A rearrangement of the previous equation can be used to write an expression for the retention factor:^[6]

${\displaystyle t_{r}=\left({\frac {1+k^{1}}{1+(t_{M}/t_{c})k^{1}}}\right)t_{M}}$ 

From this equation it can be seen that all analytes that partition strongly into the micellar phase (where ${\displaystyle k^{1}}$  is essentially ∞) migrate at the same time, ${\displaystyle t_{c}}$ . In conventional chromatography, separation of similar compounds can be improved by gradient elution. In MEKC, however, techniques must be used to extend the elution range to separate strongly retained analytes.^[5]

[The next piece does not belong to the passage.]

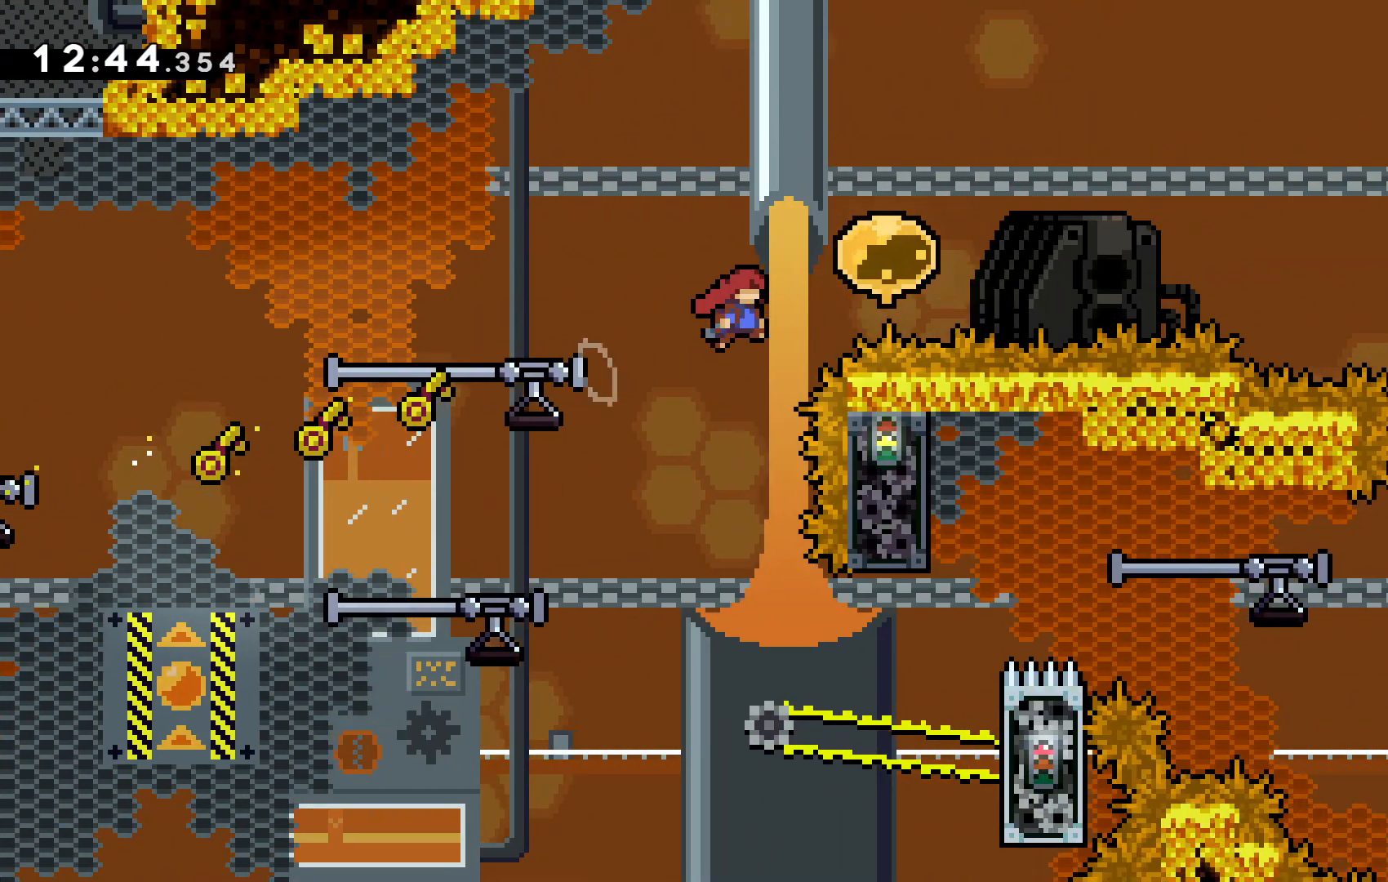
{"keys": ["right", "z"]}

Elution ranges can be extended by several techniques including the use of organic modifiers, cyclodextrins, and mixed micelle systems. Short-chain alcohols or acetonitrile can be used as organic modifiers that decrease ${\displaystyle t_{M}}$  and ${\displaystyle k^{1}}$  to improve the resolution of analytes that co-elute with the micellar phase. These agents, however, may alter the level of the EOF. Cyclodextrins are cyclic polysaccharides that form inclusion complexes that can cause competitive hydrophobic partitioning of the analyte. Since analyte-cyclodextrin complexes are neutral, they will migrate toward the cathode at a higher velocity than that of the negatively charged micelles. Mixed micelle systems, such as the one formed by combining SDS with the non-ionic surfactant Brij-35, can also be used to alter the selectivity of MEKC.^[5]

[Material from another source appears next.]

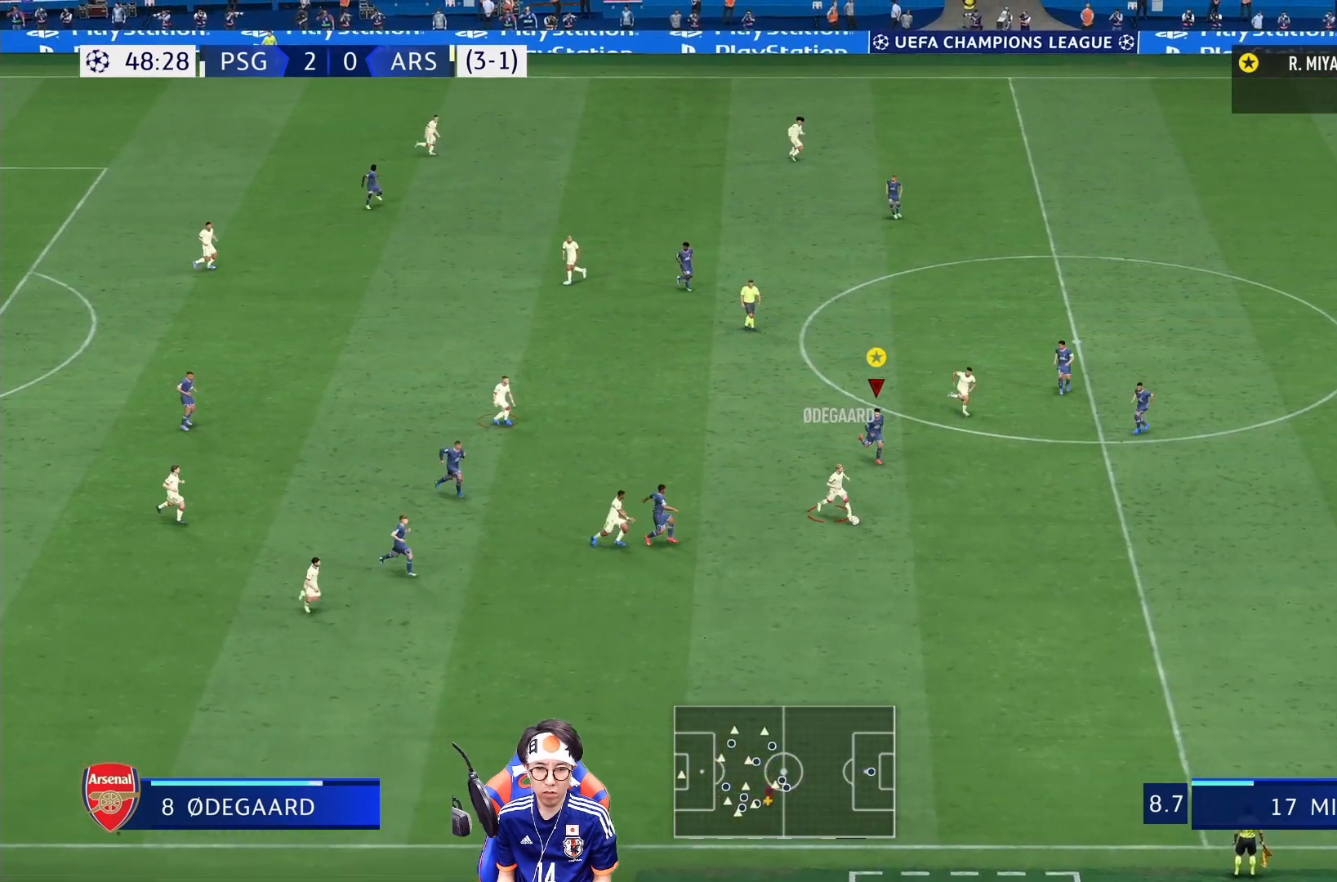
Gameplay with a controller (PlayStation layout); each line is a JSON object with the inputs held at the frame after it (dt_ms = milliseconds from this image to that frame). "events" lists button and stick changes between this image and that frame as [ms after this image, input, new state], when the widget could be followed in between. Not read: L3 R3.
{"dt_ms": 500, "buttons": ["R1"], "left_stick": "down-right", "right_stick": "center", "events": []}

The simplicity and efficiency of MEKC have made it an attractive technique for a variety of applications. Further improvements can be made to the selectivity of MEKC by adding chiral selectors or chiral surfactants to the system. Unfortunately, this technique is not suitable for protein analysis because proteins are generally too large to partition into a surfactant micelle and tend to bind to surfactant monomers to form SDS-protein complexes.^[7]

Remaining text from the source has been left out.